I think one of the other ideas at that time (that could, even at the time, have been made with existing metal wire technologies) was to have a series of tether-type vehicles in various orbits, spinning two 'arms' of chord around their barycentre as they orbit, such that a high-flying vehicle (e.g. one of these new-fangled Scaled Composites/SpaceShipOne-style craft, lifting to "space, but not orbit") could rendezvous with the lower spinning arm, attach and be dragged up further before being slung onto a meeting with a higher-orbiting construct of a similar nature, and perhaps a further slingshot or two after that...

The slingshot-sats, themselves, would lose orbital altitude in turn (though could be provided with the mass to reduce the amount of loss and allow proportionally more in the slung-ship's gain), but by using solar power to send a given current along the tether, as it moves through the Earth's magnetic field, it could regain its altitude without the need for reaction mass.  Not sure if that idea is still in vogue, or not.

◆ TASK 1 ◆
Answer these about the passage on orbital tethers:
(a) What existing technology does it say the idea could have been made with?
(b) What style of craft does it offer as an example of a high-flying vehicle?
(c) What would the slingshot-sats use to send a current along the tether?
◆ TASK 2 ◆
Write the next part of the passage on orbital tethers, picking up after its last sentence.

◆ RECORD EXCERPTS ◆
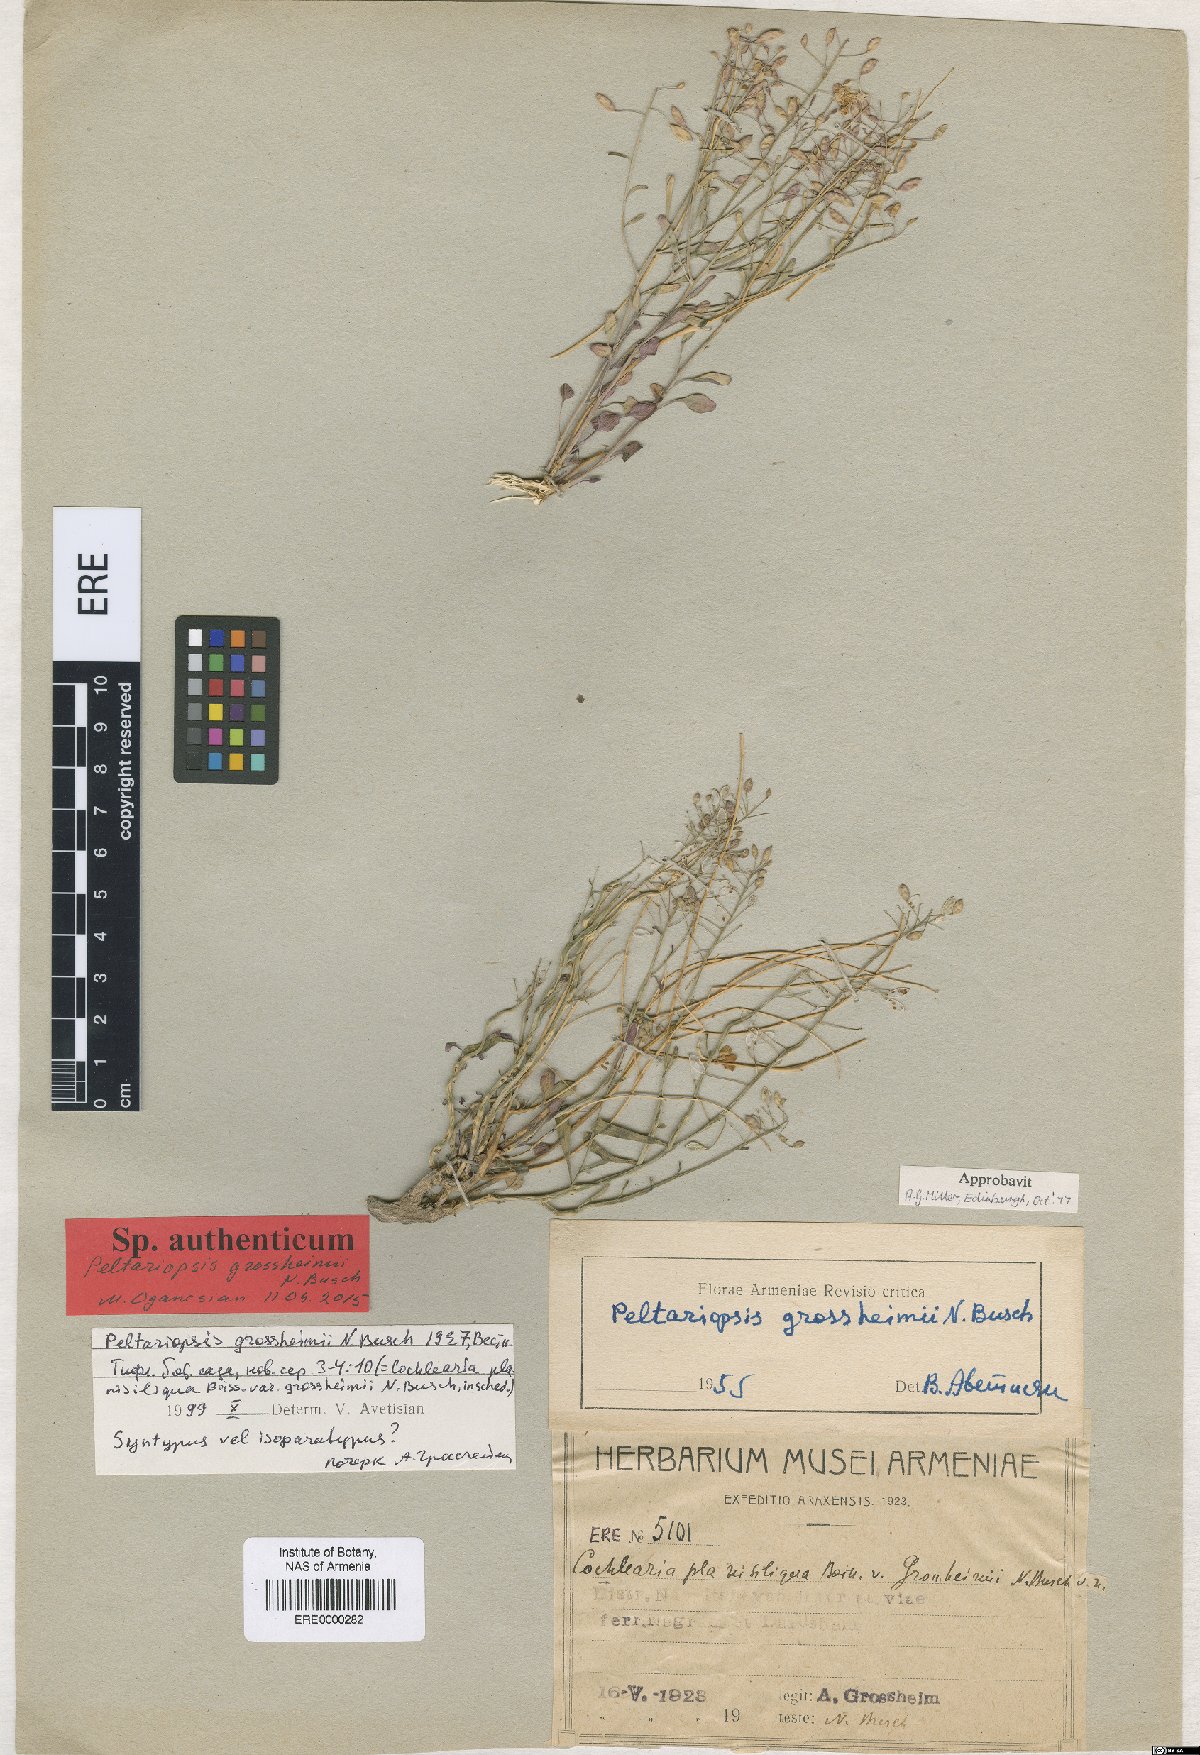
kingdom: Plantae
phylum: Tracheophyta
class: Magnoliopsida
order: Brassicales
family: Brassicaceae
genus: Peltariopsis
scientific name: Peltariopsis grossheimii
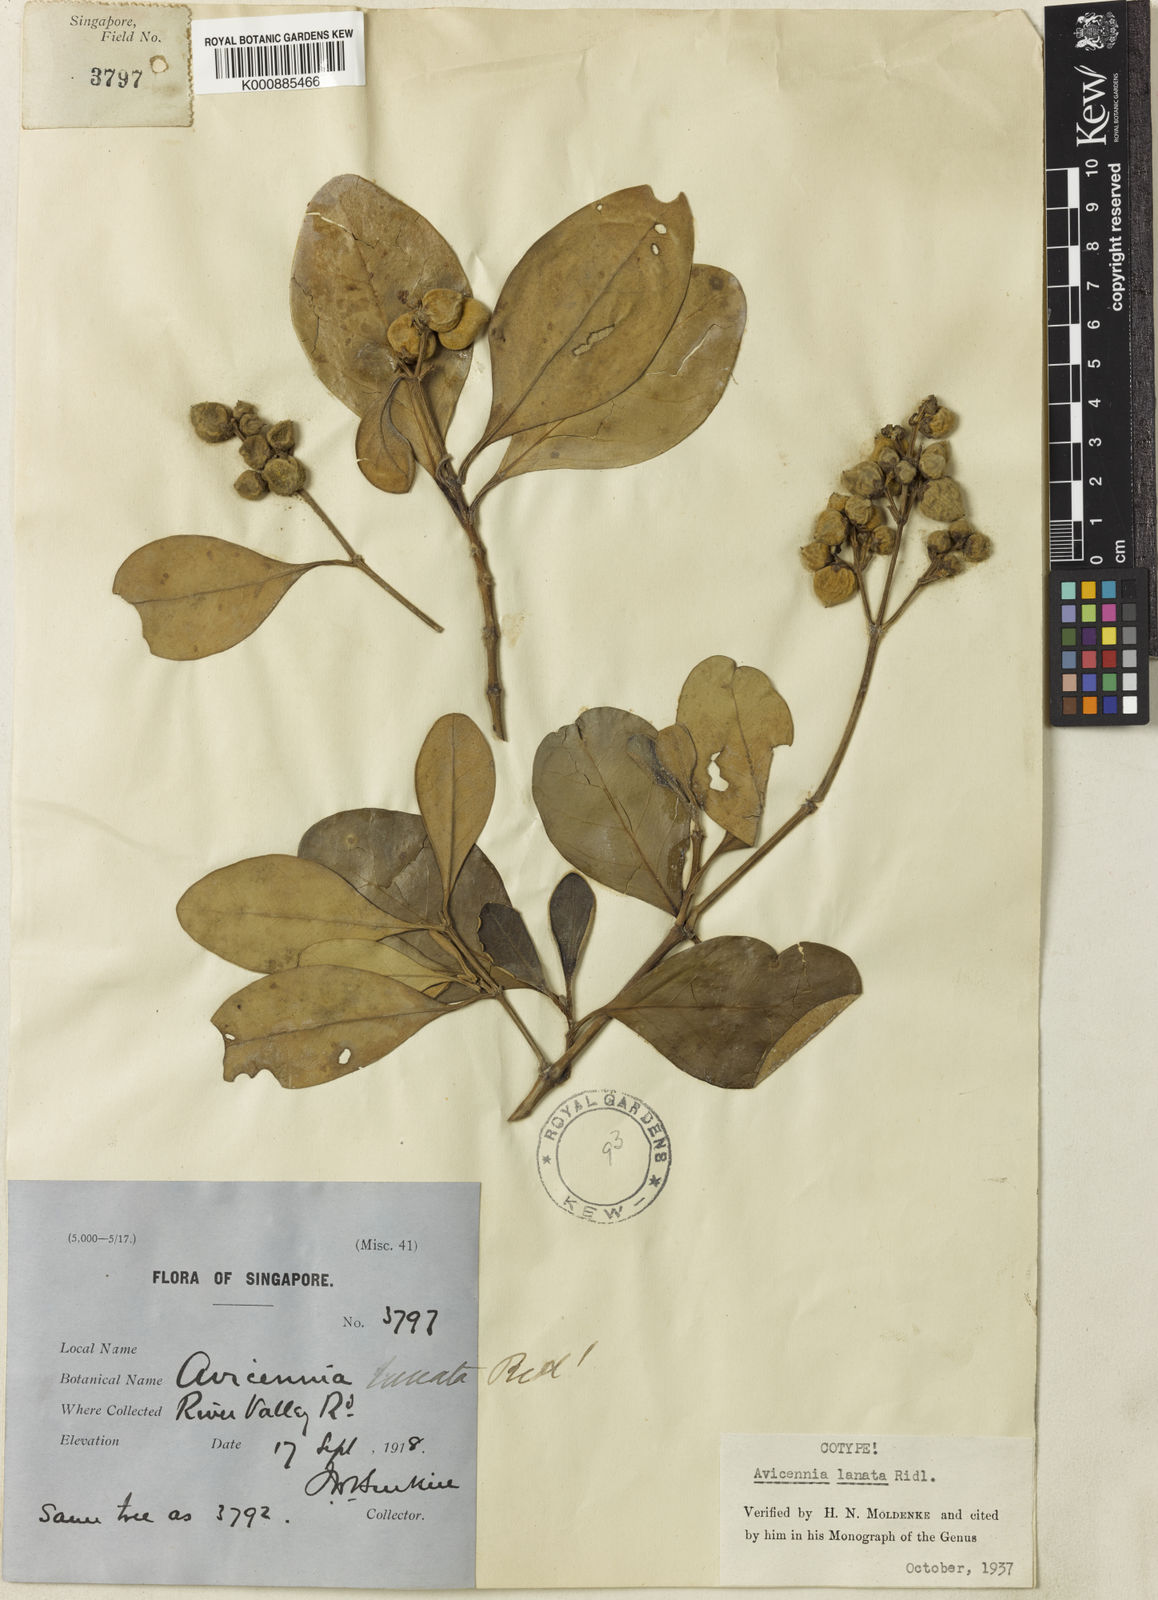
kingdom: Plantae
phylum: Tracheophyta
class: Magnoliopsida
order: Lamiales
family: Acanthaceae
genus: Avicennia
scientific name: Avicennia marina
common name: Gray mangrove
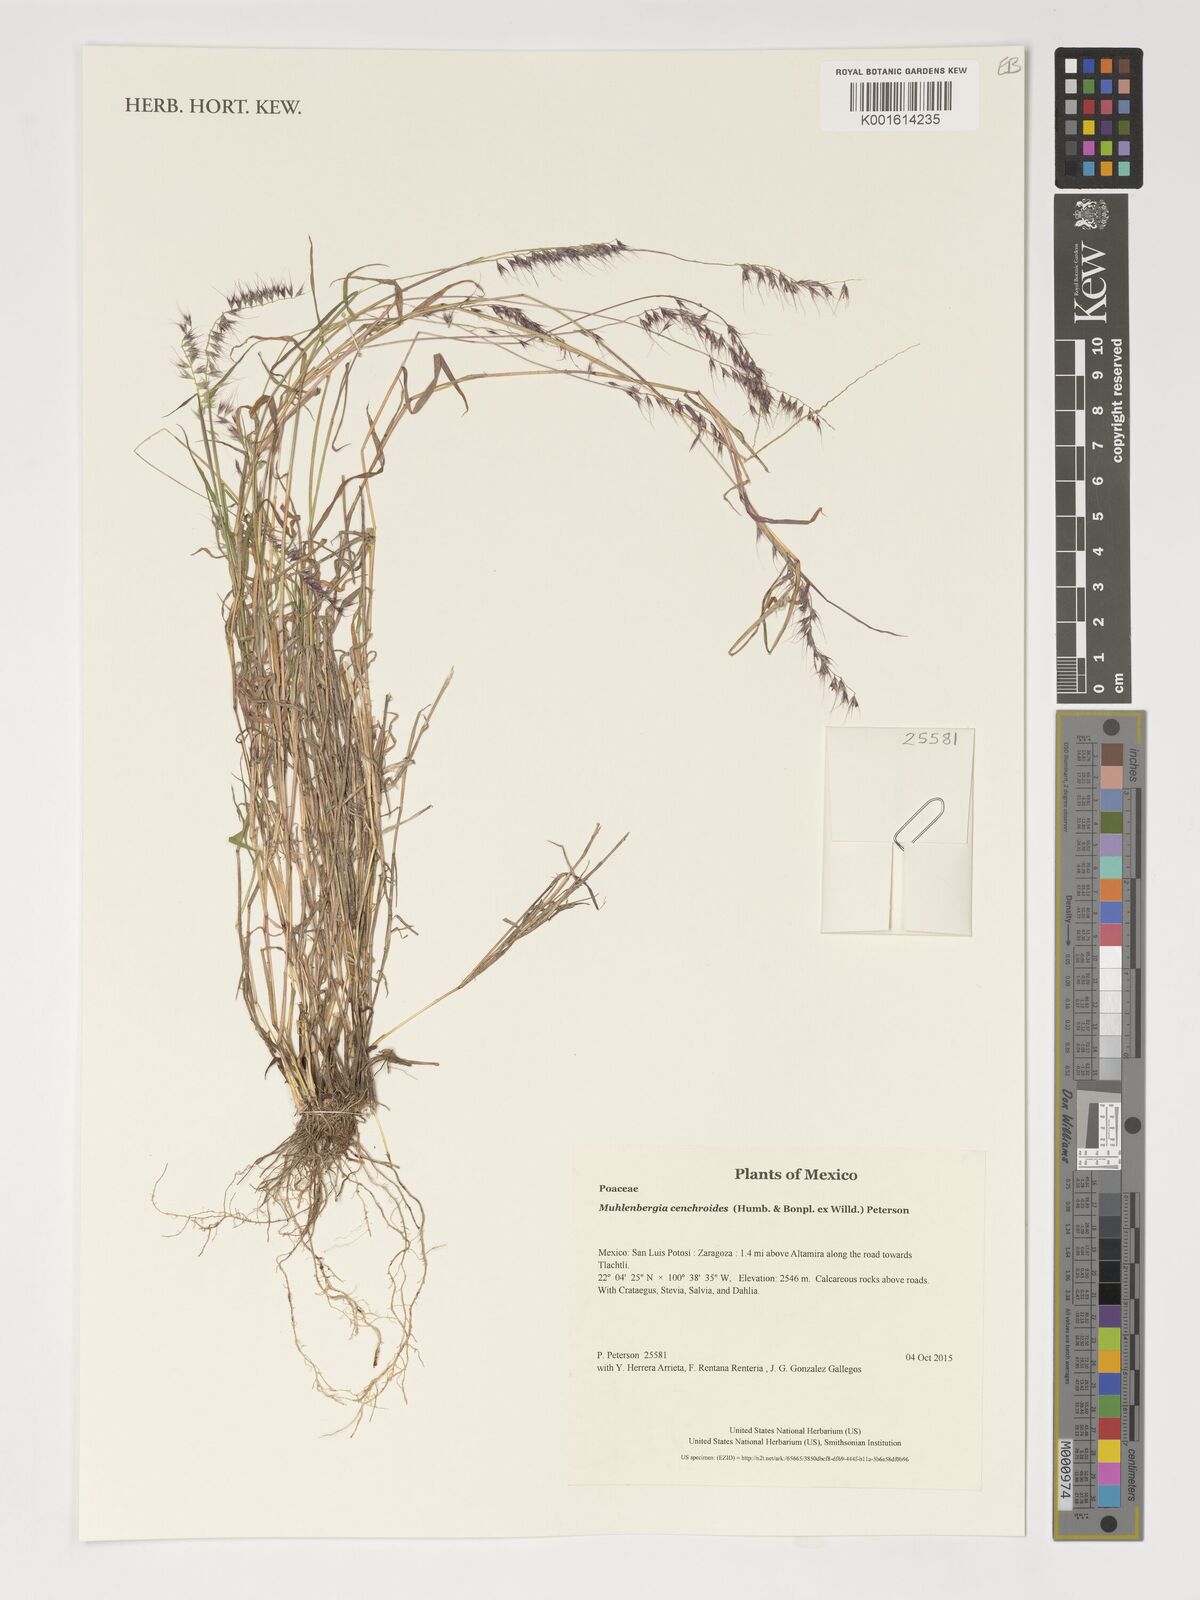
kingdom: Plantae
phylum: Tracheophyta
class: Liliopsida
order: Poales
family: Poaceae
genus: Muhlenbergia
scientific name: Muhlenbergia cenchroides
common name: Relaxgrass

◆ RIGHT ANSWER 1 ◆
(a) Existing metal wire technologies.
(b) A Scaled Composites/SpaceShipOne-style craft.
(c) Solar power.

◆ RIGHT ANSWER 2 ◆
On the case for colonisation[1], I'm of the "eggs in one basket" school.  (i.e., don't keep them all there!)  I'm unfortunately nowhere on track to become space-borne by any common contemporary route (test pilot, practical scientist of significant note or billionaire) and would probably have to work to pass the physicals in the event I get the chance to be lofted upwards in any lucky-dip approach (e.g. the path that the likes of Christa McAuliffe got, conveniently stepping around the fact that this meant she was involved in that particular disaster), but I'm currently more than willing to put up with the risk that having non-terrestrial colonies out there might mean someone (colonial, or an interested party down here who knows the colonies can continue in their stead) is more willing to endanger the planet, because humanity will eventually find itself in a situation where having someone 'out there' means either that they continue as a species, on our behalf, even when the Big One comes and brings us to our knees (if not lower), or that we actually have some people handily situated out there (and at least partially experienced enough) that can quickly get in there and avert certain disaster with a good and steady but sustained nudge.  (Or paint half the thing white, if that's the solution...)


PS Lagrange Points.  Particularly L1.  That's where I'd put the solar array.  Not so far away from Earth, but closer to the sun, and stable in the direction of the orbital path and perpendicular to the orbital plane, even if it needs a little effort to keep steady in the sunward/earthward direction.  And unless it was a tag larger than the Earth itself it wouldn't cast significant shadow (although I don't see why something couldn't also be set up to make it double up as large-scale sun-shade that could block a few percent of the Sun's light, if required, to help buffer against whatever rampant greenhouse effect might be occurring in the near-future decades that it gets built in[3].

PPS.  I keep getting "while you were typing" messages, and now Maggarg's ninjaed me again with the "one graveyard" comment!  Post, darn you, post!

PPPS.  Forgot to say, Nuclear submarines with Eden Project strapped on?  Reminds me of Silent Running.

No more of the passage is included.